Insuffisamment testés et conduits par des équipages sous-entraînés, ces chars connaissent des pertes voisines de 50 %. Le résultat tactique est très faible, malgré certains succès ponctuels, comme celui remporté par le char n°16 du lieutenant Hasties qui entre dans Flers et en chasse les Allemands. Les soldats qui découvrent l'utilisation du char sont pourtant impressionnés, comme le montre le récit du caporal Gale, 7/King's Royal Rifle Corps : "Les tanks apparurent, l'un sur notre front, l'autre un peu plus loin. Nous étions tous absolument abasourdis. Nous ne savions quoi penser. Nous ne savions pas ce que c'était parce que l'on nous avait rien dit à leur sujet. C'était une vision stupéfiante. Ils arrivèrent juste devant nous, tournèrent et se dirigèrent droit sur les lignes allemandes. Le réseau de barbelés avait été bien détruit par notre artillerie mais les tanks retournaient ce qui restait et en écrasèrent les morceaux. Les Allemands, paniqués, fuient comme des lapins" (3). Un historique régimentaire allemand note que "l'arrivée des tanks... a eu le plus écrasant effet sur les hommes. Ils se sentaient tout à fait impuissants face à ces monstres" (4).
Les Allemands vont essayer de trouver des parades contre les chars, comme le fusil anti-char, Tankgewehr, dont un exemplaire conservé à l'Historial de Péronne est présenté dans le reportage par Frédérick Hadley.

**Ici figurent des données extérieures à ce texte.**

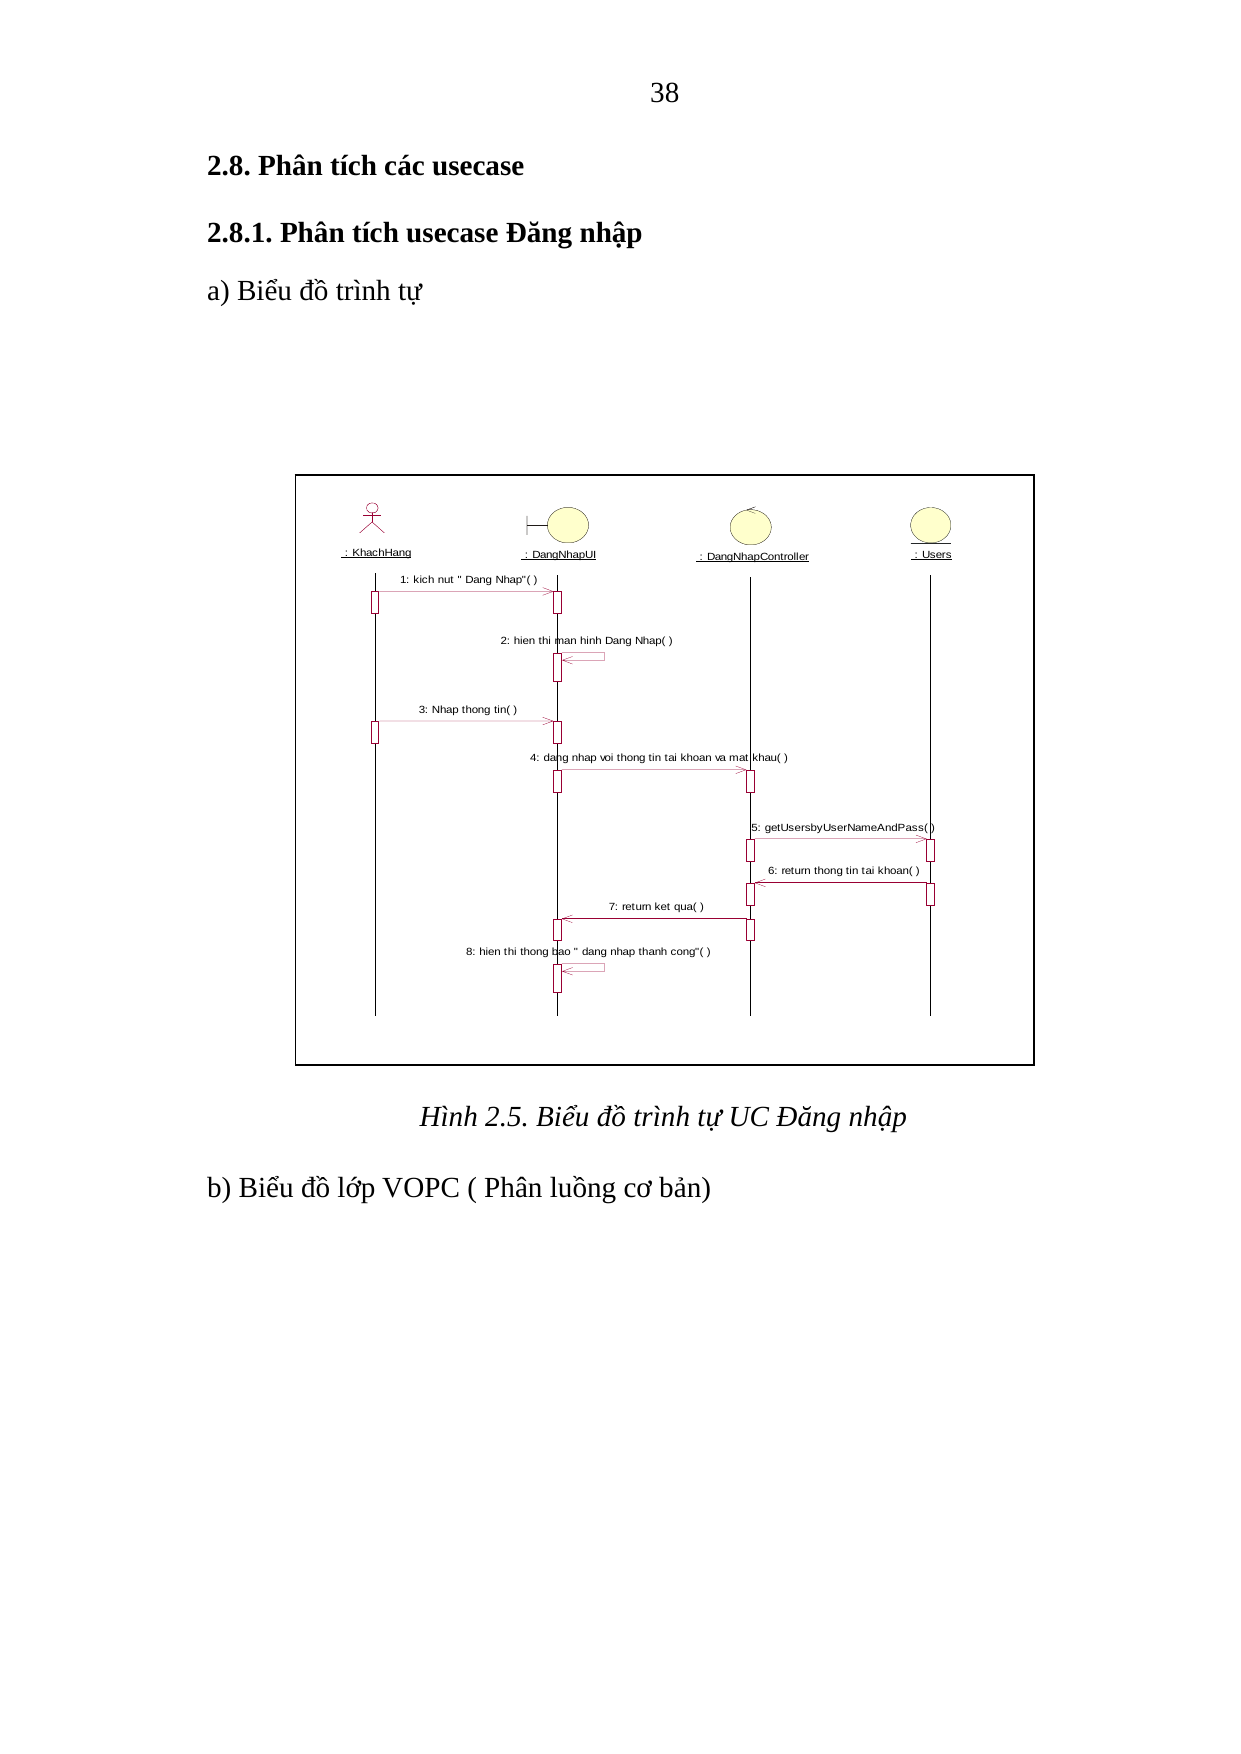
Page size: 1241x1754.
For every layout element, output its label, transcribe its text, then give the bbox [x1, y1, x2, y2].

Churchill jugea sévèrement l'attaque sur Flers. Alors que les 49 chars auraient dû être employés en masse sur un seul secteur du front pour réaliser la percée, 18 seulement sont opérationnels au matin de l'assaut et 5 sont mis en œuvre sur Flers. Mais les limites de ce premier engagement n'entravent pas le développement de l'arme blindée, utilisée en 1917 par les Français lors de la bataille au Berry-au-Bac et par les Anglais lors de la bataille de Cambrai. La première bataille de chars de l'histoire a lieu à Villers-Bretonneux le 24 avril 1918, opposant trois chars britanniques Mark IV et un char allemand A7V. La question de l'armée blindée sera au cœur des discussions militaires dans l'entre-deux-guerres.
Un monument aux officiers, sous-officiers et soldats britanniques ayant servi dans les chars et tombés en 1916, 1917 et 1918 est érigé à Pozières, à la sortie du village, dans le sens Albert-Bapaume. On le voit au début du reportage.
(1) Stéphane Audoin-Rouzeau, « Avions et chars » dans Stéphane Audoin-Rouzeau et Jean-Jacques Becker (sous la direction de), Encyclopédie de la Grande Guerre, Paris, Perrin, 2012, t. I, p. 342-343.
(2) Capitaine Dutil, Les chars d'assaut, leur création et leur rôle pendant la guerre 1915-1918, Paris, Berger-Levrault, 1919, p. 22.
(3) Cité par Alain Denizot, La bataille de la Somme, Paris, Perrin, 2006, p. 133.
(4) Cité par John Harris, The Somme, Death of a Generation, Zenith Books, 1966, p. 113.